A importância de políticas estruturantes a nível federal e estadual é evidente para os entrevistados. Porém, os municípios podem cumprir um papel importante a partir delas ou mesmo para além, dando um passo à frente à morosidade e complexidade das políticas de alcance mais amplo. Uma sugestão de Adelso Lima, do MST, é a criação de viveiros para produção de mudas tanto para recomposição ambiental por meio da arborização e proteção de nascentes e matas ciliares, como para plantios agrícolas ou agroflorestais. O armazenamento de água da chuva por meio de cisternas e pequenas barragens também são alternativas relativamente simples e baratas para melhorar as condições de trabalho o campo.
“É preciso que o sistema de educação ambiental e incentivo seja primordial. Mais do que fortalecer políticas de punições e multas ambientais, é preciso oferecer orientação e educação para que a própria sociedade seja fiscalizadora desse processo para garantir a proteção ambiental”, acredita Adelso.
No meio urbano, outro desafio é o de fortalecer a produção de alimentos na própria cidade, o que se massificado pode se tornar uma política eficiente de combate à fome e garantia de segurança e soberania alimentar e nutricional, principalmente no fomento às hortas comunitárias, que além da produção de alimentos podem trazer outros benefícios como uso de espaços antes ociosos, fomento à articulação comunitária, educação ambiental, entre outros.
Apesar do tema ser crescente no debate público dos últimos anos, Nathalia, da Ruca, enxerga avanços tímidos no estado no apoio à agricultura urbana, que ocorrem principalmente a partir da organização e pressão da sociedade civil, mas ainda estão muito aquém de políticas implementadas em outros estados. Cita como exemplo positivo o treinamento de técnicos do Incaper com foco em apresentar experiências e conhecimento relacionados à agricultura urbana, que encontra vários casos de sucesso no Brasil.

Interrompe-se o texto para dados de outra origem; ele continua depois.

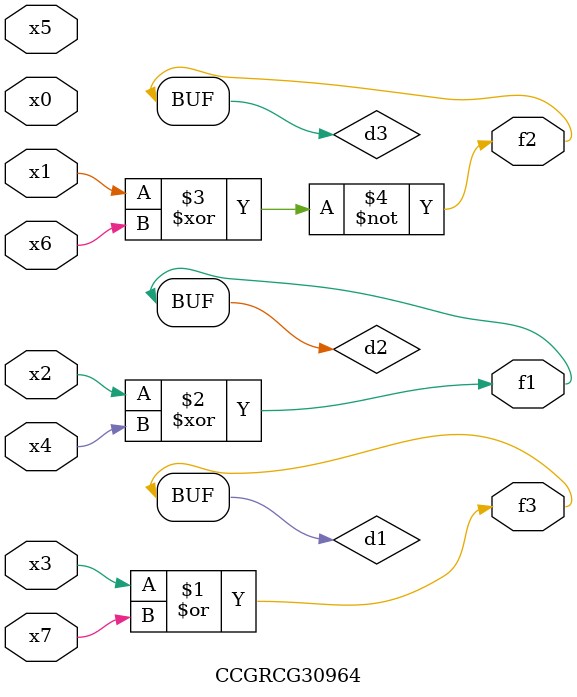
<source format=v>
module CCGRCG30964(
	input x0, x1, x2, x3, x4, x5, x6, x7,
	output f1, f2, f3
);

	wire d1, d2, d3;

	or (d1, x3, x7);
	xor (d2, x2, x4);
	xnor (d3, x1, x6);
	assign f1 = d2;
	assign f2 = d3;
	assign f3 = d1;
endmodule

</source>
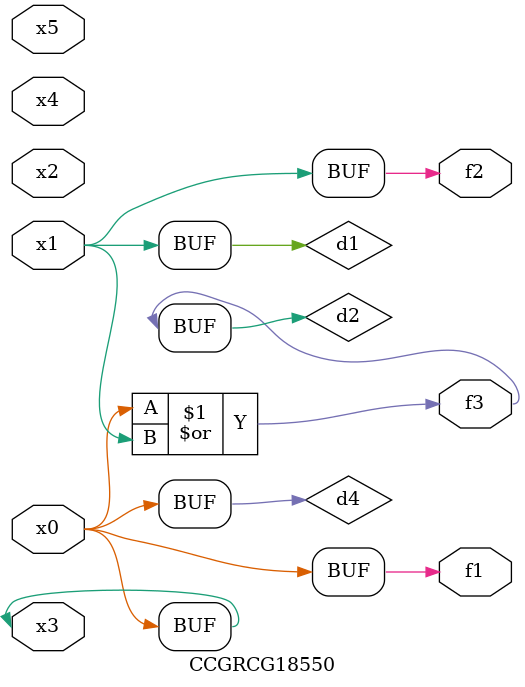
<source format=v>
module CCGRCG18550(
	input x0, x1, x2, x3, x4, x5,
	output f1, f2, f3
);

	wire d1, d2, d3, d4;

	and (d1, x1);
	or (d2, x0, x1);
	nand (d3, x0, x5);
	buf (d4, x0, x3);
	assign f1 = d4;
	assign f2 = d1;
	assign f3 = d2;
endmodule

</source>
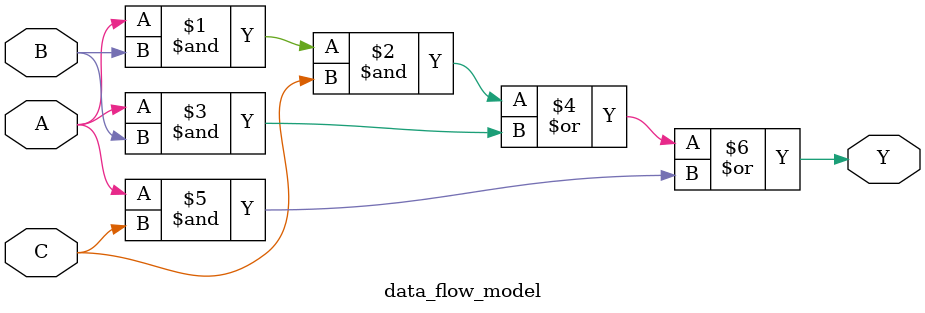
<source format=sv>


module data_flow_model (A,B,C,Y);
  input A,B,C;
  output Y;
  
  assign Y = (A&B&C)|(A&B)|(A&C);
endmodule
</source>
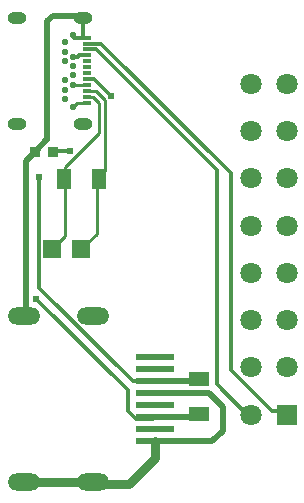
<source format=gtl>
G04 Layer: TopLayer*
G04 EasyEDA Pro v2.2.37.7, 2025-04-21 16:56:55*
G04 Gerber Generator version 0.3*
G04 Scale: 100 percent, Rotated: No, Reflected: No*
G04 Dimensions in millimeters*
G04 Leading zeros omitted, absolute positions, 4 integers and 5 decimals*
%FSLAX45Y45*%
%MOMM*%
%ADD10C,1.8*%
%ADD11R,1.8X1.8*%
%ADD12R,3.19999X0.55001*%
%ADD13O,2.75001X1.45001*%
%ADD14R,0.7X0.3*%
%ADD15C,0.55001*%
%ADD16O,1.6X1.0*%
%ADD17R,1.20752X1.70101*%
%ADD18R,0.80648X0.86401*%
%ADD19R,1.524X1.524*%
%ADD20R,1.70101X1.20752*%
%ADD21C,0.61*%
%ADD22C,0.254*%
%ADD23C,0.762*%
%ADD24C,0.3048*%
%ADD25C,0.508*%
G75*


G04 Pad Start*
G54D10*
G01X-20700200Y4651200D03*
G01X-20700200Y4251201D03*
G01X-20700200Y3851202D03*
G01X-20700200Y3451202D03*
G01X-20700200Y3051203D03*
G01X-20700200Y2651204D03*
G01X-20700200Y2251205D03*
G01X-20700200Y1851206D03*
G01X-20400188Y4651200D03*
G01X-20400188Y4251201D03*
G01X-20400188Y3851202D03*
G01X-20400188Y3451202D03*
G01X-20400188Y3051203D03*
G01X-20400188Y2651204D03*
G01X-20400188Y2251205D03*
G54D11*
G01X-20400213Y1851206D03*
G54D12*
G01X-21517597Y1624203D03*
G01X-21517597Y1726184D03*
G01X-21517597Y1828190D03*
G01X-21517597Y1930197D03*
G01X-21517597Y2032203D03*
G01X-21517597Y2134184D03*
G01X-21517597Y2236191D03*
G01X-21517597Y2338197D03*
G54D13*
G01X-22627603Y2686202D03*
G01X-22627603Y1276198D03*
G01X-22037611Y2686202D03*
G01X-22037611Y1276198D03*
G54D14*
G01X-22094342Y5042014D03*
G01X-22094342Y4992002D03*
G01X-22094342Y4941989D03*
G01X-22094342Y4892002D03*
G01X-22094342Y4841989D03*
G01X-22094342Y4792002D03*
G01X-22094342Y4741990D03*
G01X-22094342Y4692002D03*
G01X-22094342Y4641990D03*
G01X-22094342Y4592003D03*
G01X-22094342Y4541990D03*
G01X-22094342Y4492003D03*
G54D15*
G01X-22205848Y4457510D03*
G01X-22205848Y5067516D03*
G01X-22275851Y5002517D03*
G01X-22275851Y4522508D03*
G01X-22275851Y4922507D03*
G01X-22275851Y4602518D03*
G01X-22275851Y4842523D03*
G01X-22275851Y4682503D03*
G01X-22205848Y4882502D03*
G01X-22205848Y4642523D03*
G01X-22205848Y4802518D03*
G01X-22205848Y4722508D03*
G54D16*
G01X-22124848Y4312501D03*
G01X-22124848Y5212499D03*
G01X-22685858Y4312501D03*
G01X-22685858Y5212499D03*
G54D17*
G01X-22283979Y3848100D03*
G01X-21988221Y3848100D03*
G54D18*
G01X-22528936Y4076700D03*
G01X-22378264Y4076700D03*
G54D19*
G01X-22138094Y3251200D03*
G01X-22388106Y3251200D03*
G54D20*
G01X-21145500Y1858721D03*
G01X-21145500Y2154479D03*
G04 Pad End*

G04 Via Start*
G54D21*
G01X-22522872Y2833465D03*
G01X-21891142Y4552302D03*
G01X-22234042Y4082402D03*
G01X-22425700Y4195267D03*
G01X-22494260Y3860800D03*
G04 Via End*

G04 Track Start*
G54D22*
G01X-22094342Y4541990D02*
G01X-22043542Y4541990D01*
G01X-21992742Y4491190D01*
G01X-22094342Y4592003D02*
G01X-22018142Y4592003D01*
G01X-21941942Y4515803D01*
G54D23*
G01X-22037611Y1276198D02*
G01X-22627603Y1276198D01*
G54D24*
G01X-22125330Y5042014D02*
G01X-22125330Y5212017D01*
G54D22*
G01X-22125330Y5042014D02*
G01X-22094342Y5042014D01*
G54D25*
G01X-21517597Y1624203D02*
G01X-21032597Y1624203D01*
G01X-20942300Y1714500D02*
G01X-20942300Y1917700D01*
G01X-21032597Y1624203D02*
G01X-20942300Y1714500D01*
G01X-21517597Y2134184D02*
G01X-21165795Y2134184D01*
G01X-21145500Y2154479D01*
G01X-21311588Y2032203D02*
G01X-21517597Y2032203D01*
G01X-21056600Y2032000D02*
G01X-21311385Y2032000D01*
G01X-21311588Y2032203D01*
G54D24*
G01X-20738300Y1851206D02*
G01X-20993100Y2106006D01*
G01X-20700200Y1851205D02*
G01X-20738300Y1851206D01*
G01X-20993100Y2106006D02*
G01X-20993100Y3924300D01*
G01X-22010789Y4941989D01*
G01X-22094342Y4941989D01*
G54D22*
G01X-21941942Y4515803D02*
G01X-21941942Y3915258D01*
G01X-22009100Y3848100D01*
G01X-22009100Y3380194D01*
G01X-22138094Y3251200D01*
G01X-21992742Y4491190D02*
G01X-21992742Y4232758D01*
G01X-22094342Y4492003D02*
G01X-22171355Y4492003D01*
G01X-22205848Y4457510D01*
G01X-22094342Y4641990D02*
G01X-22205315Y4641990D01*
G01X-22205848Y4642523D01*
G54D24*
G01X-22094342Y4692002D02*
G01X-22030842Y4692002D01*
G01X-21891142Y4552302D01*
G54D22*
G01X-21992742Y4232758D02*
G01X-22275800Y3949700D01*
G01X-22275800Y3363506D01*
G01X-22388093Y3251200D01*
G54D24*
G01X-22169927Y4882502D02*
G01X-22205848Y4882502D01*
G01X-22094342Y4892002D02*
G01X-22160428Y4892002D01*
G01X-22169927Y4882502D01*
G54D22*
G01X-22091626Y4991100D02*
G01X-22094342Y4992002D01*
G01X-22093441Y4991100D02*
G01X-22094342Y4992002D01*
G54D25*
G01X-20942300Y1917700D02*
G01X-21056600Y2032000D01*
G54D23*
G01X-21517597Y1482103D02*
G01X-21736202Y1263498D01*
G01X-22024911Y1263498D01*
G01X-22037611Y1276198D01*
G01X-21517597Y1624203D02*
G01X-21517597Y1482103D01*
G54D24*
G01X-21517597Y1828190D02*
G01X-21529688Y1816100D01*
G01X-21678900Y1816100D01*
G01X-21742400Y1879600D01*
G01X-20400213Y1851205D02*
G01X-20400213Y1852370D01*
G01X-20425613Y1877769D01*
G01X-20521369Y1877769D01*
G01X-20874399Y2230799D01*
G01X-20874399Y3895663D01*
G01X-21969836Y4991100D01*
G01X-22091626Y4991100D01*
G01X-21742400Y1879600D02*
G01X-21742400Y2057400D01*
G01X-22518465Y2833465D01*
G01X-22522872Y2833465D01*
G54D25*
G01X-22627603Y2686202D02*
G01X-22606000Y2707805D01*
G01X-22606000Y3999636D01*
G01X-22528936Y4076700D01*
G01X-22520504Y4085133D02*
G01X-22425700Y4179937D01*
G01X-22425700Y4195267D01*
G54D24*
G01X-22234042Y4082402D02*
G01X-22372561Y4082402D01*
G01X-22378264Y4076700D01*
G54D25*
G01X-21516988Y1828800D02*
G01X-21188121Y1828800D01*
G01X-21158200Y1858721D01*
G01X-21145500Y1858721D01*
G01X-21517597Y1828190D02*
G01X-21516988Y1828800D01*
G54D24*
G01X-21517597Y2134184D02*
G01X-21704884Y2134184D01*
G01X-22494260Y2923560D01*
G01X-22494260Y3161905D01*
G01X-22494746Y3162391D01*
G01X-22494746Y3340009D01*
G01X-22494260Y3340495D01*
G01X-22494260Y3860800D01*
G54D25*
G01X-22425700Y5184100D02*
G01X-22425700Y4195267D01*
G01X-22374637Y5227498D02*
G01X-22425700Y5184100D01*
G01X-22124848Y5212499D02*
G01X-22139846Y5227498D01*
G01X-22374637Y5227498D01*
G54D22*
G01X-22205848Y5067516D02*
G01X-22201530Y5042014D01*
G54D24*
G01X-22201530Y5042014D02*
G01X-22125330Y5042014D01*
G04 Track End*

M02*


</source>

“É importante a sociedade civil continuar pressionando, pois sem pressão dificilmente vão acontecer coisas concretas no âmbito da agroecologia urbana. Muitas vezes o movimento da população vem fazendo muito mais do que aquilo que o governo poderia estar fazendo”. A Articulação Nacional de Agroecologia (ANA) vem realizando pesquisas e levantamentos que apontam diversas experiências de políticas públicas bem-sucedidas a nível municipal, fruto das campanhas Agroecologia nas Eleições e Agroecologia nos Municípios.
Com isso, as campanhas buscam evidenciar o que os diversos ativistas da agroecologia vem dizendo: é possível uma agricultura mais sustentável e há políticas concretas para isso. O que falta, acreditam, é vontade política e priorização, nos âmbitos municipal, estadual e federal.